Records provided:
• • •

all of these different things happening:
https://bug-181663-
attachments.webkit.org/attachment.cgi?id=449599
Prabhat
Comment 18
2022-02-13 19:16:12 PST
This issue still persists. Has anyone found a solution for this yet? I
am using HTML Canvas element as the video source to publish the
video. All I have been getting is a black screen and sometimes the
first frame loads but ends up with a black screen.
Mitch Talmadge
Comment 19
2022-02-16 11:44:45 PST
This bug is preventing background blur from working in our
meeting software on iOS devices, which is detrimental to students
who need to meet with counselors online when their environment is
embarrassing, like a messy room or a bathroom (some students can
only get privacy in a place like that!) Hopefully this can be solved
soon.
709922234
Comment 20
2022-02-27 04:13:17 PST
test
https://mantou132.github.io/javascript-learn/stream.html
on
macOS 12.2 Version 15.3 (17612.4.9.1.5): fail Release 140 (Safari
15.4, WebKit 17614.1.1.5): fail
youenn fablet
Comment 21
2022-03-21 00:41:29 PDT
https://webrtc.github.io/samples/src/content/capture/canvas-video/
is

• • •

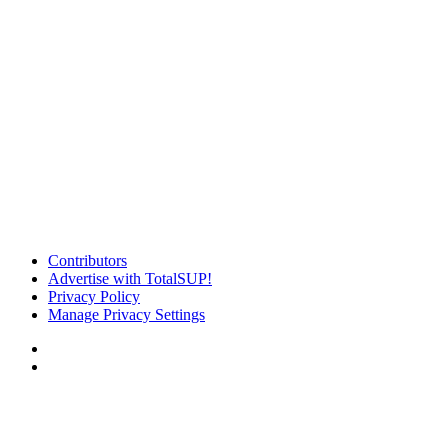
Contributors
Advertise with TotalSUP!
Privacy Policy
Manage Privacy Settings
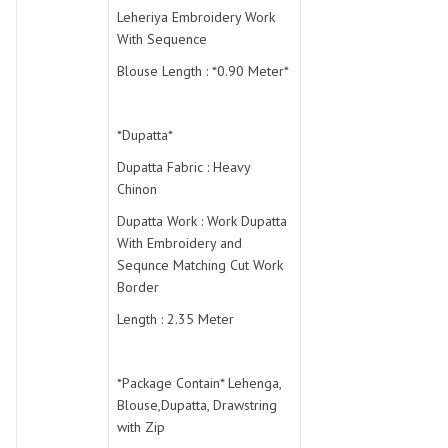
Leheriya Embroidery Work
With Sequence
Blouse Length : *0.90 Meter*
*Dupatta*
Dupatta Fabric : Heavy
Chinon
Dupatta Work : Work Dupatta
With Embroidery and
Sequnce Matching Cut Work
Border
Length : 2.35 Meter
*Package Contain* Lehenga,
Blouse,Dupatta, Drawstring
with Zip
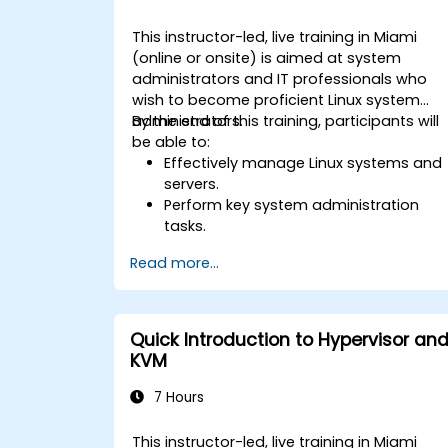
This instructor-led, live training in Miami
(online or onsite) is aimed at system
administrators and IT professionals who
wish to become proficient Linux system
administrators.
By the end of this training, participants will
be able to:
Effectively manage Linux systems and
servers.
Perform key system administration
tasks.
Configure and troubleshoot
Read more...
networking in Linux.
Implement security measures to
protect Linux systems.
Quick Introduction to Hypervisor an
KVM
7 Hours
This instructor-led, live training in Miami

• • •

Your assignment:
Can you repeat, word for word, every line above from the one containing "all of these" down to the one containing "2022-03-21 00:41:29 PDT", including both?

Answer box:
all of these different things happening:
https://bug-181663-
attachments.webkit.org/attachment.cgi?id=449599
Prabhat
Comment 18
2022-02-13 19:16:12 PST
This issue still persists. Has anyone found a solution for this yet? I
am using HTML Canvas element as the video source to publish the
video. All I have been getting is a black screen and sometimes the
first frame loads but ends up with a black screen.
Mitch Talmadge
Comment 19
2022-02-16 11:44:45 PST
This bug is preventing background blur from working in our
meeting software on iOS devices, which is detrimental to students
who need to meet with counselors online when their environment is
embarrassing, like a messy room or a bathroom (some students can
only get privacy in a place like that!) Hopefully this can be solved
soon.
709922234
Comment 20
2022-02-27 04:13:17 PST
test
https://mantou132.github.io/javascript-learn/stream.html
on
macOS 12.2 Version 15.3 (17612.4.9.1.5): fail Release 140 (Safari
15.4, WebKit 17614.1.1.5): fail
youenn fablet
Comment 21
2022-03-21 00:41:29 PDT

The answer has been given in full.